Daily newspaper in Trinidad and Tobago

The Trinidad and Tobago Express, better known as Daily Express (and the weekend editions Saturday Express and Sunday Express), is one of three daily newspapers in Trinidad and Tobago. The Daily Express as per its masthead is published by the Caribbean Communications Network (CCN) and is headquartered on Independence Square in Port of Spain. The newspaper commenced operations on 6 June 1967. The website for the Trinidad and Tobago Express was first registered in 1997 and launched subsequently very soon thereafter.

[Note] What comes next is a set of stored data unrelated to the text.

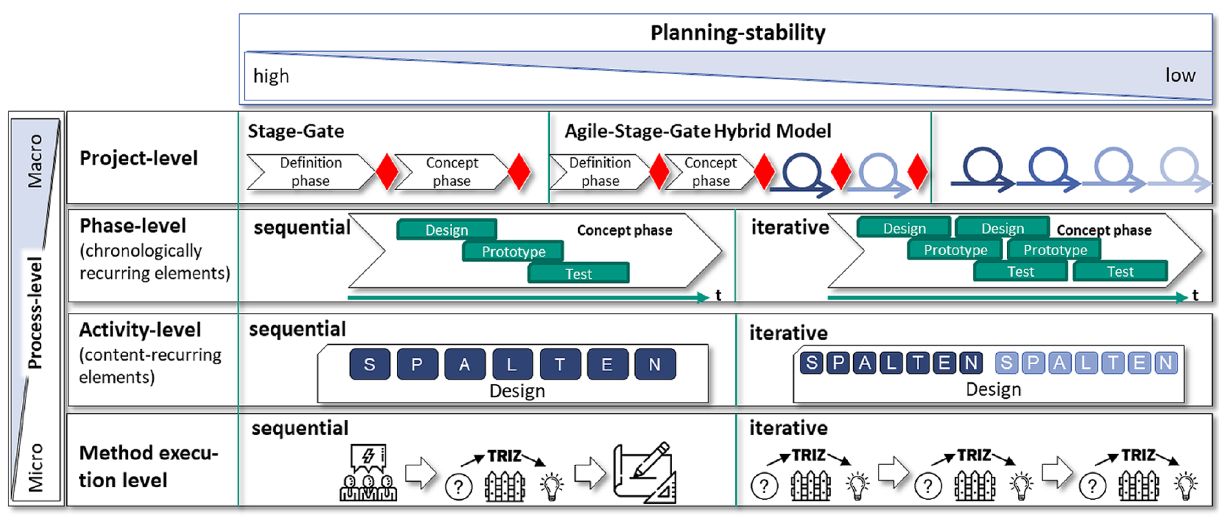
Fig. 1 Systematic for the implementation of a situation- and demand-oriented degree of agility at different process levels depending on planning stability according to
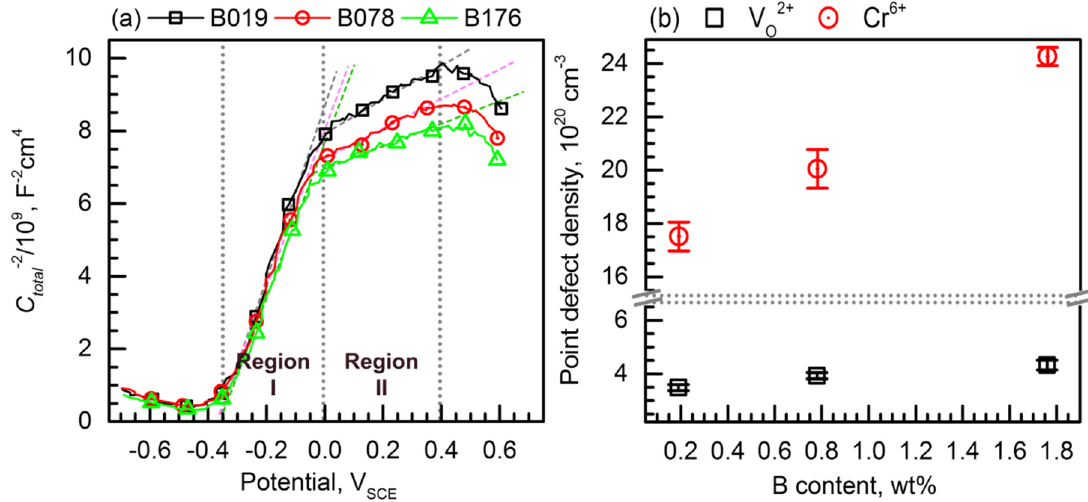
Figure 10. ( a ) Mott–Schottky plots for the passive films formed on the borated stainless steels (BSSs). The passive films were formed in a borate–phosphate–citric buffer solution (pH 8.5) by applying constant anodic potential of 0.6 V SCE for 1 h, and the capacitance of the passivated layer was measured at a frequency of 1000 Hz with an imposing sinusoidal voltage perturbation of ±0.01 V (peak ‐ to ‐ peak); ( b ) Variations of the densities of the point defects (V O2+ and Cr 6+ ) as a function of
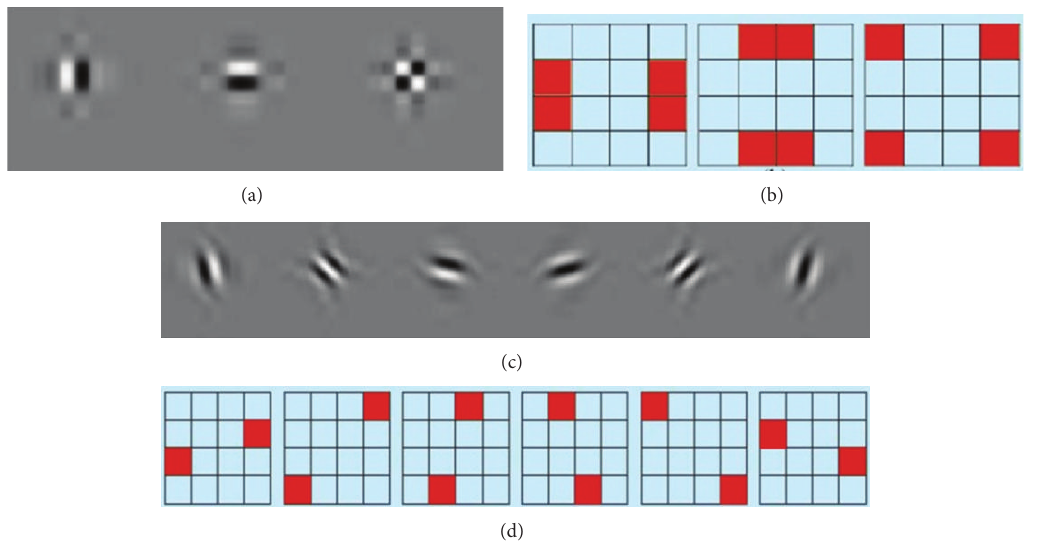
Figure 15: A comparison between subbands of DWT and DCWT. (a) The wavelets in the space domain (LH, HL, and HH). (b) The idealized support of the Fourier spectrum of each wavelet in the 2D frequency domain. We can see the checkerboard artifact of the third wavelet. (c) The complex wavelets in the space domain. (d) The idealized support of the Fourier spectrum of each wavelet in the 2D frequency plane. The absence of the checkerboard phenomenon is observed in both the space and frequency domains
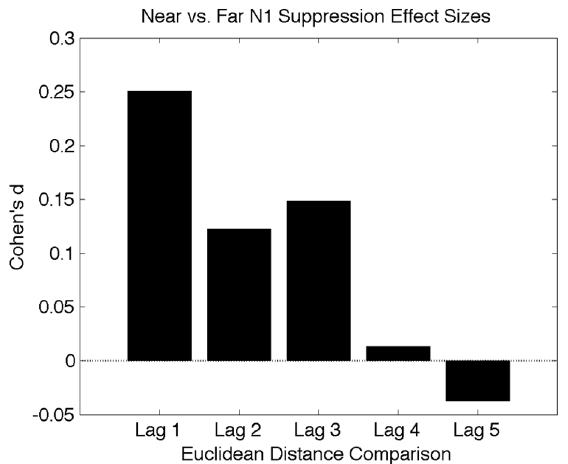
Figure 2. Cohen’s d effect sizes across lags. Cohen’s d effect sizes of Talk minus Playback N1 event-related potential (ERP) suppression for Near versus Far trials when compared in formant space to the most recent trial (Lag 1), the second-most recent trial (Lag 2), etc., through Lag 5. Although only Lag 1 Near vs. Far formant change had a significant effect on N1 suppression, there is a linear relationship between lag and Near vs. Far N1 suppression effect size ( p =.023).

The Express newspaper is the second-oldest of the daily Trinidad and Tobago newspapers.

==Online presence==
The Trinidad and Tobago Express news website, then known as the Internet Express, grew quickly into one of the top visited websites about Trinidad and Tobago. With up to 10,000 hits per day, the website has become one of the online centrepieces of CCN. Originally online as express.co.tt in 1996, it later acquired the address trinidadexpress.com roughly one year later. In 2002, newscasts of the television channel CCN TV6, and its televised daily polls, were carried out using an integrated website of the Trinidad and Tobago Express. That same year, the joint staff of the Trinidad and Tobago website also created an e-commerce venture online called the Express MarketPlace, which was later renamed CaribBuy in 2003. In order to remain focused, a CCN New Ventures division was created within CCN to take control of the various websites.

==History==
Raoul Pantin, a former journalist and editor for the Trinidad Express, authored a book, The Trinidad Express Story which chronicles the history and establishment of the newspaper.

In 1986 the Express helped launch the Stabroek News, the first independent, general circulation newspaper in Guyana.